After defending the rights, even of archpriests, to comment, Peter explained how the legacy of Stalinism has been used against those who argue for democratic socialism, to frighten the people of Britain, Europe and the world against socialism. Defending the gains of the October revolution, he talked of how the planned economy took Russia from being the India of Europe to the second industrial superpower in the world, but when the Stalinist bureaucracy developed, it became a barrier to the further development of the plan. “And as Trotsky predicted,” Peter said, “the Soviet Union faced a choice with Stalinism, either a regeneration through the return to democracy as advocated by Marx, Engels, Lenin and Trotsky, or Russia would collapse because of the fall of productive forces, and that would lead to a return of capitalism”.

He pointed out that the return to capitalism had been a disaster with a drop of nearly 50% in GDP in the 1990s.
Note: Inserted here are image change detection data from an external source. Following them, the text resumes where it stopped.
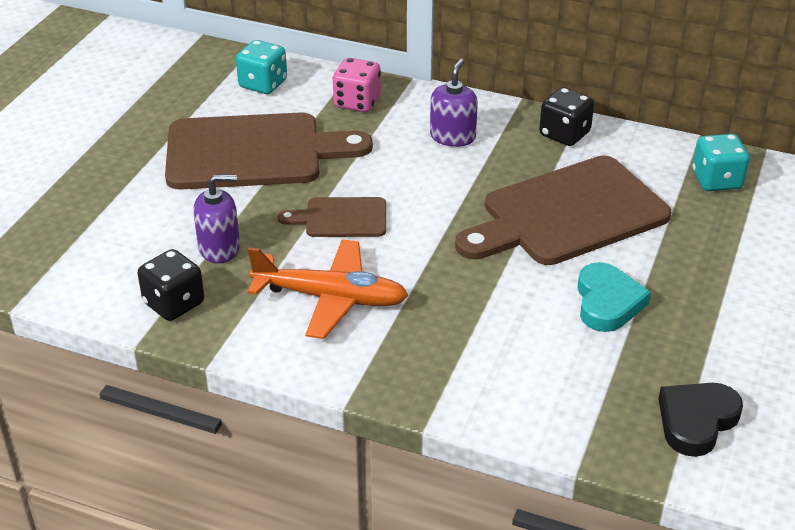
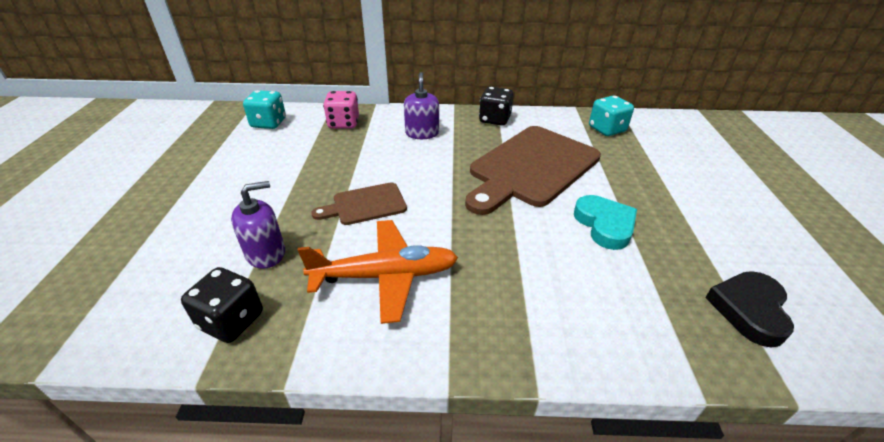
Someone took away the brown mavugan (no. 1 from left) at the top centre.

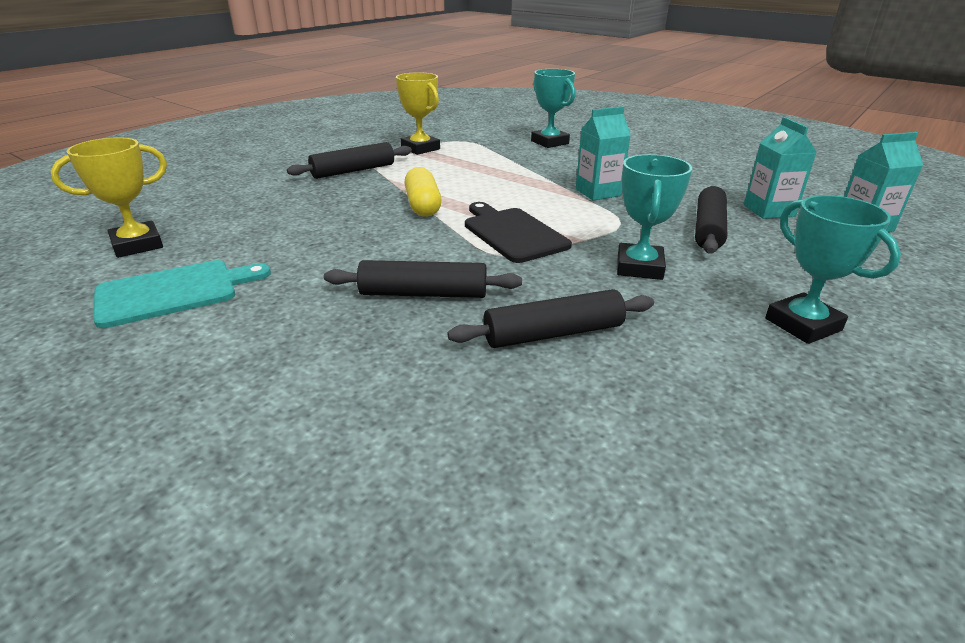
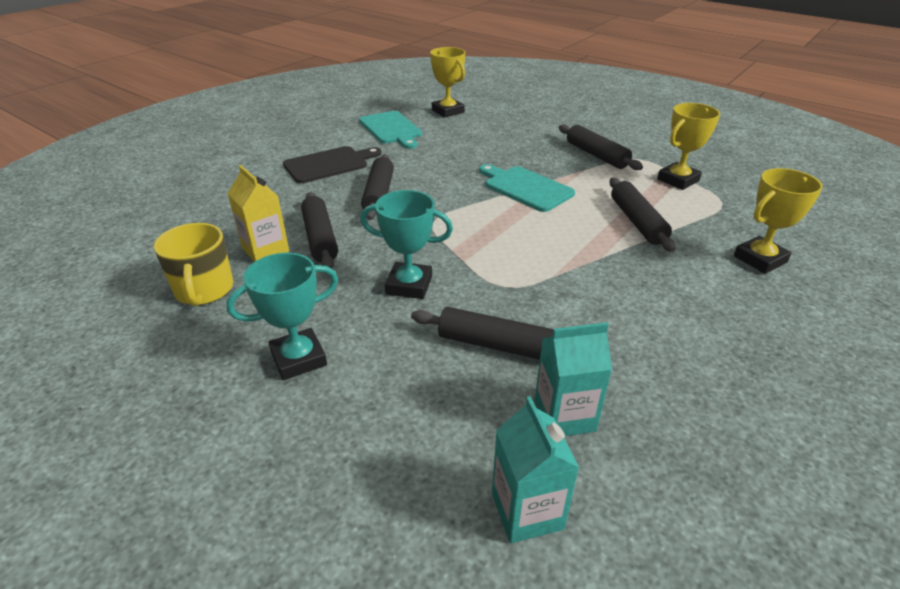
Someone swapped the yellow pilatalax at the top centre for the turquoise mavugan (no. 2 from left) at the top centre. Someone carried the black mavugan from the centre to the top centre. Someone repainted the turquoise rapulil (no. 1 from left) at the top centre, which became the yellow rapulil (no. 3 from left) at the middle right. Someone took away the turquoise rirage (no. 1 from left) at the top centre. Someone put down the yellow dulupa at the middle left. Someone put down the yellow rirage at the middle left. Someone put down the black dunuzeben (no. 5 from left) at the middle right.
Now countries like Latvia are suffering from the world crisis, with half of its hospitals closing. “What we need today is to have a planned economy, not Stalinism but a democracy, a workers’ democracy, with workers’ control, the cut of the working day so the masses can be involved in the control of society” Peter continued.

A lively discussion followed among the youthful audience. Significantly a number of American exchange students were in the audience, having been radicalised by the current world crisis. One person’s absence however was barely noticed. Professor Bob Service had turned down the invitation to participate for no other reason than he was afraid to debate with a representative of the CWI, even in Moscow.